■ **Activity list**
A: Set down, word for word, the passage of the Rome travel column from "I really like" up to and including "warts and all.".
B: In the Rome travel column, how long must shorts be to make you acceptable to enter most churches?
C: Carry on the column about traveling in Rome from the point where it stops.

(Extract to read Opens)

Last month I wrote a column about time I spent in Rome recently. That column received a lot more response from people than I usually get. I guess writing about one of the most extraordinary places in the world, a place layered with over two thousand years of art and human history, will do that.
I really like the place, despite its flaws, but I hope I didn’t sugarcoat it too much in my article. I don’t like it when some place or some thing gets described to me in glowing terms without mention of its warts, creating a sort of dazzling image that reality cannot hope to meet.
My buddy Gary emailed me to mention his upcoming trip to Rome and to tell me that he liked reading my suggestions regarding attire (shorts must be at least knee-length to make you acceptable to enter most churches) and cab fare (watch for drivers who pump up the meter number when you’re not looking.)
Then he asked if I had any more advice. I thought about it for all of two seconds and decided yes, there really was more to say on this subject. Especially now that I could see that people were actually going to use this advice during their travels. So here goes, warts and all.

(Extract to read Closes)
(Data section Opens)

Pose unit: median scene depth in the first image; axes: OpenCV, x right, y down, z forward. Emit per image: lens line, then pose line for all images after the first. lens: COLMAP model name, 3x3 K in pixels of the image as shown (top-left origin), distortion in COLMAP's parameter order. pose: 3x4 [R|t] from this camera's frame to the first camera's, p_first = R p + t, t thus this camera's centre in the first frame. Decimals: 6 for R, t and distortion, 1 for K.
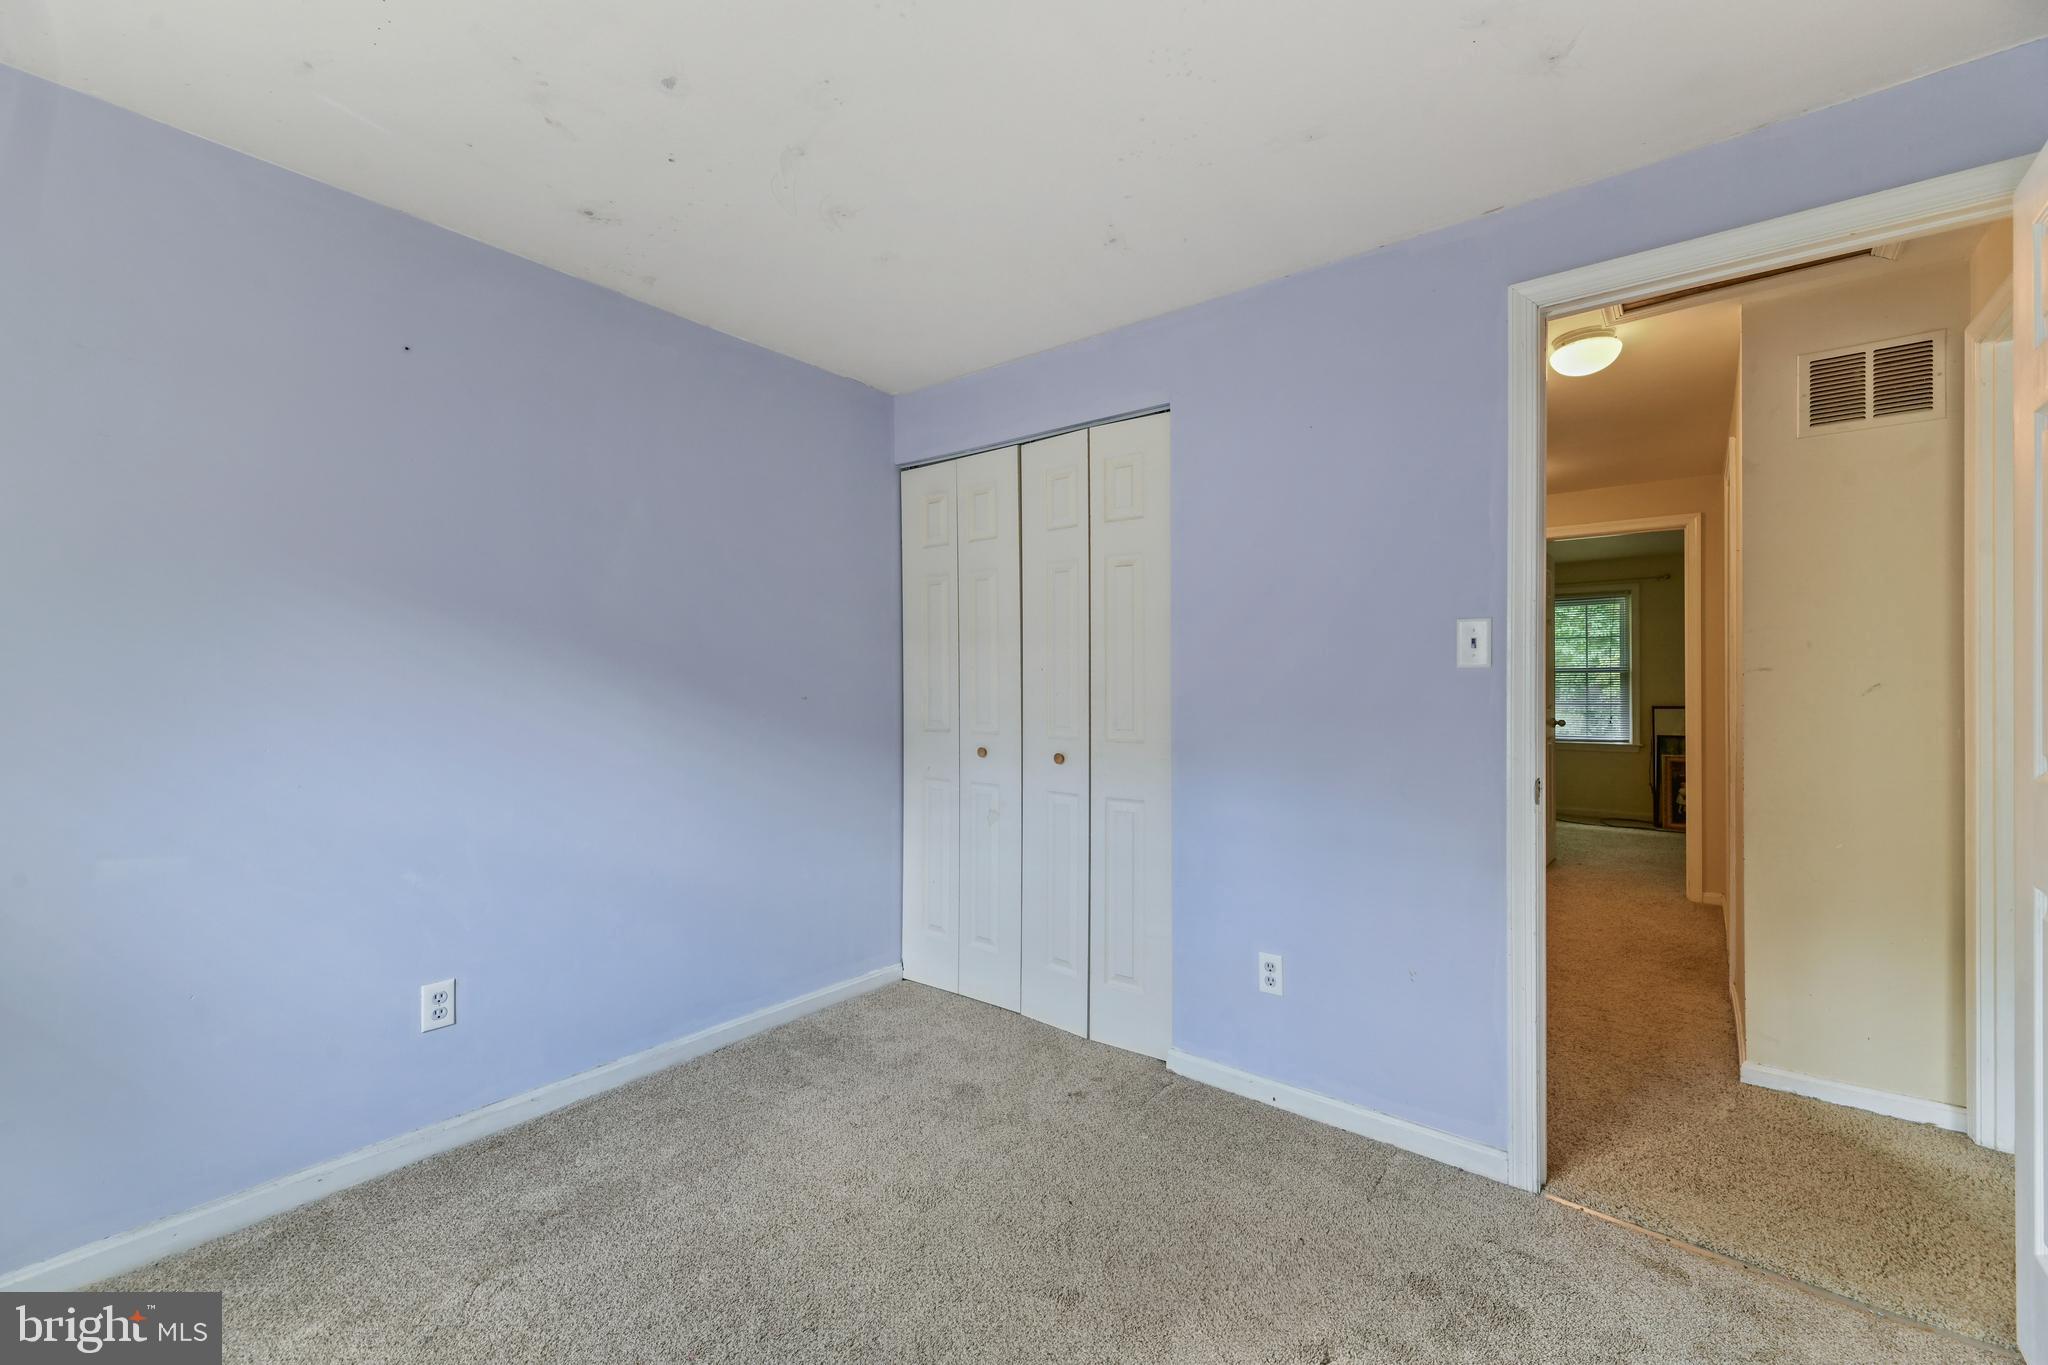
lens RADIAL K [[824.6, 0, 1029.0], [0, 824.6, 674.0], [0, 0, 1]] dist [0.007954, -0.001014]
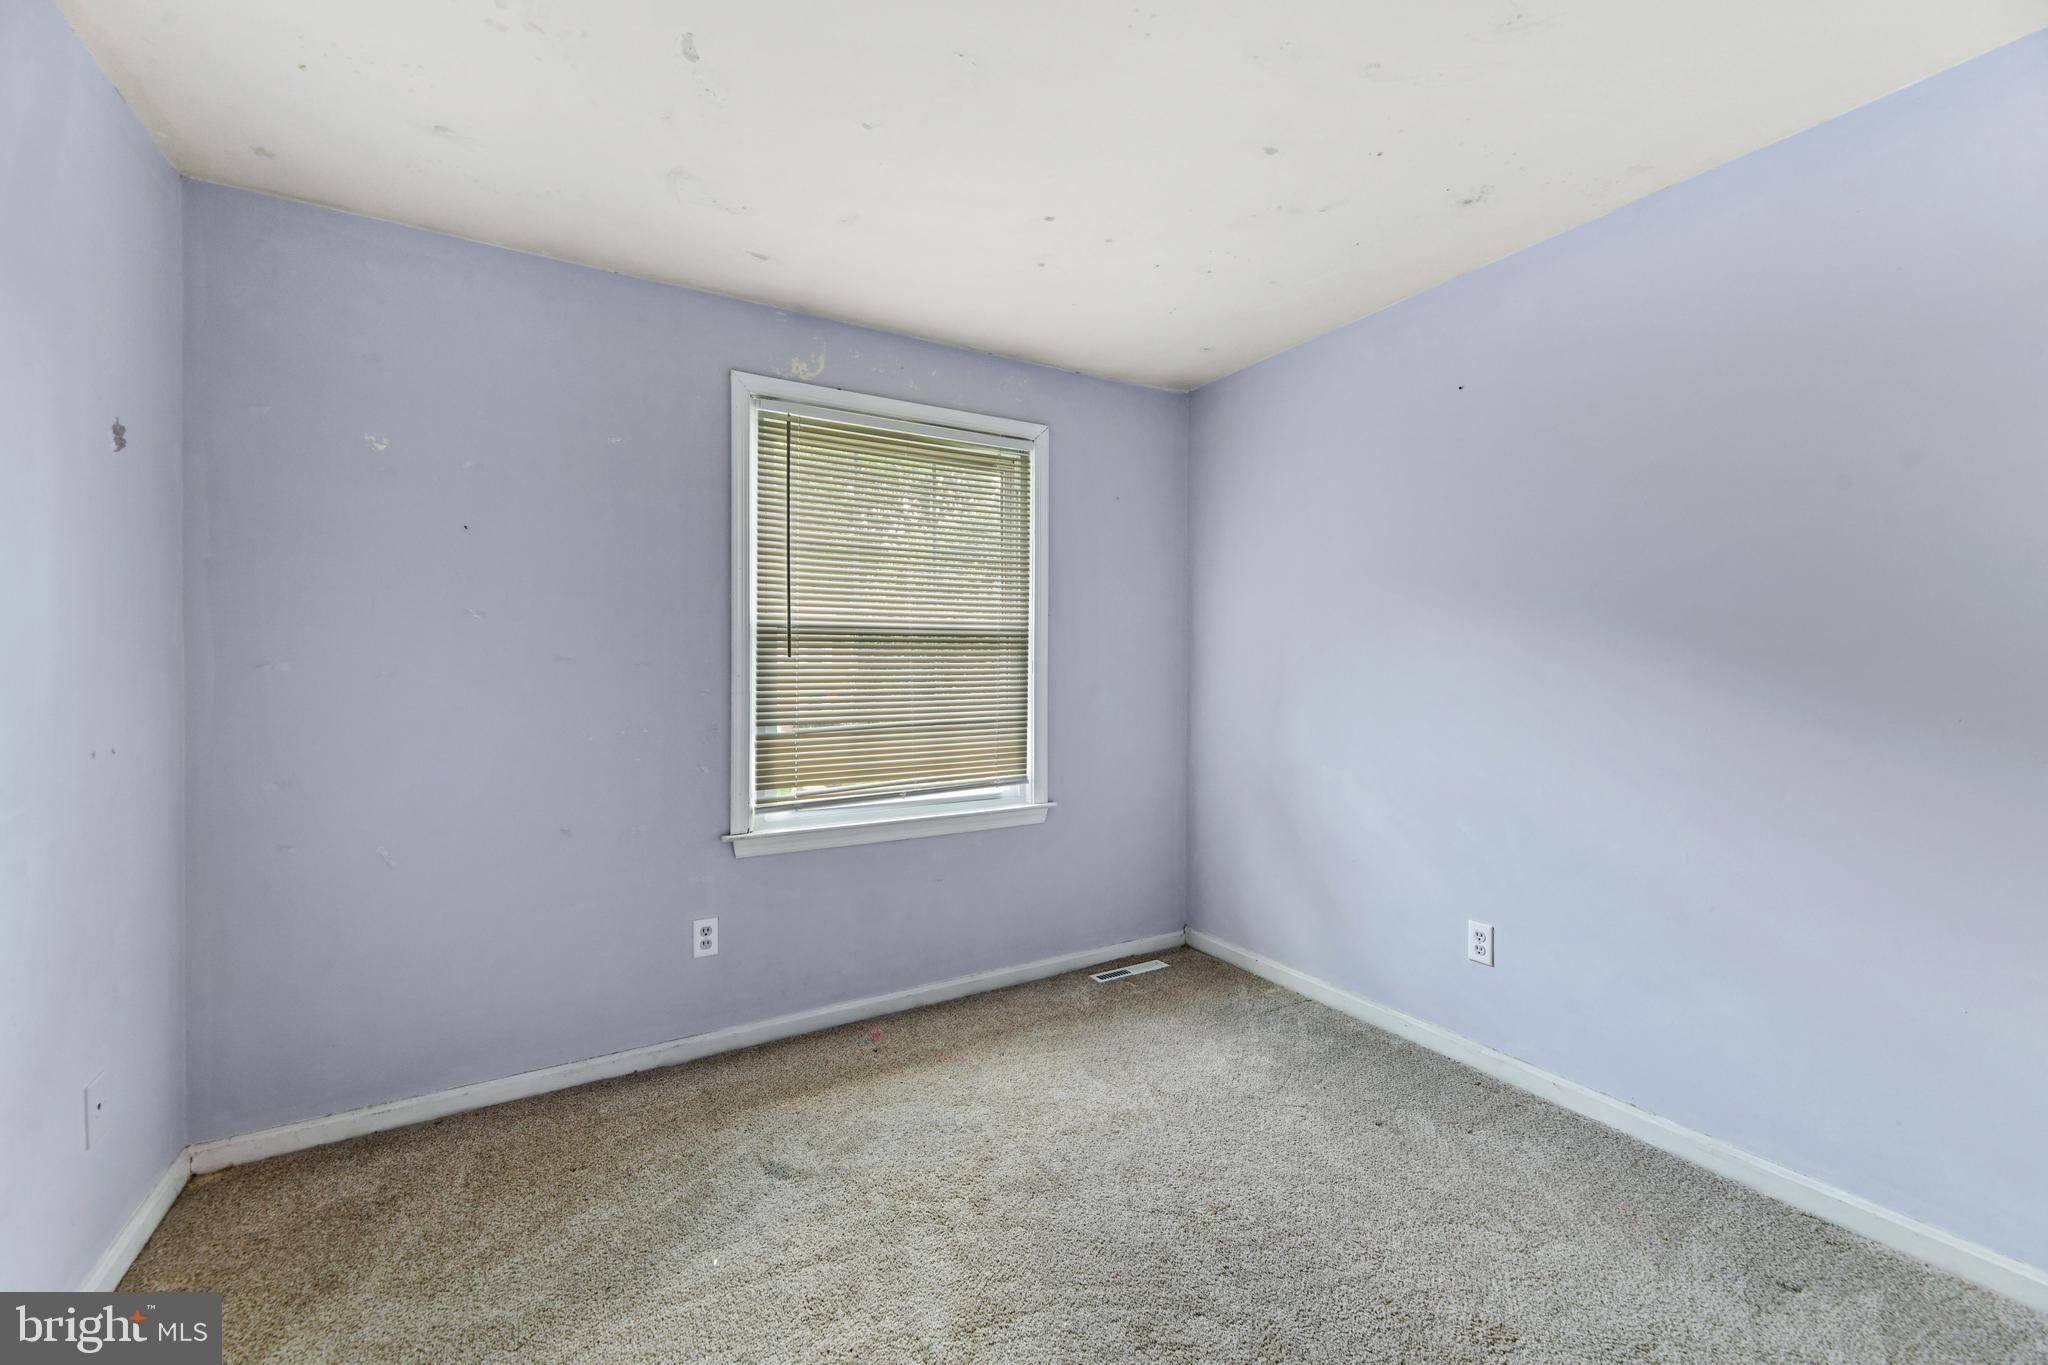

(Data section Closes)

■ **Task responses**
A:
I really like the place, despite its flaws, but I hope I didn’t sugarcoat it too much in my article. I don’t like it when some place or some thing gets described to me in glowing terms without mention of its warts, creating a sort of dazzling image that reality cannot hope to meet.
My buddy Gary emailed me to mention his upcoming trip to Rome and to tell me that he liked reading my suggestions regarding attire (shorts must be at least knee-length to make you acceptable to enter most churches) and cab fare (watch for drivers who pump up the meter number when you’re not looking.)
Then he asked if I had any more advice. I thought about it for all of two seconds and decided yes, there really was more to say on this subject. Especially now that I could see that people were actually going to use this advice during their travels. So here goes, warts and all.

B: At least knee-length.

C:
Don’t leave the best to last
We missed seeing the Sistine Chapel in Rome and later missed going to the top of Brunelleschi’s dome in Florence because we tried to enter these places on our last day in each city and learned too late that the hours were restricted.
Get used to seeing graffiti
Graffiti has come to Rome and other Italian cities in a big way. There are lots of spray paint scribbles seen along the bottom storey of many buildings. To my American sensibilities, the graffiti gave a feeling of neglect and decay to these places. Rome’s willingness to live with litter didn’t help either. Luckily the strength of Rome’s civilized urbanity, its incredible array of architecture and art and fountains and churches and piazzas, shines through and overrides the infantile and ephemeral phenomenon of the graffiti and litter. Don’t let it get to you.
By the way, Florence kept its streets very clean of trash and had less graffiti than Rome and Venice.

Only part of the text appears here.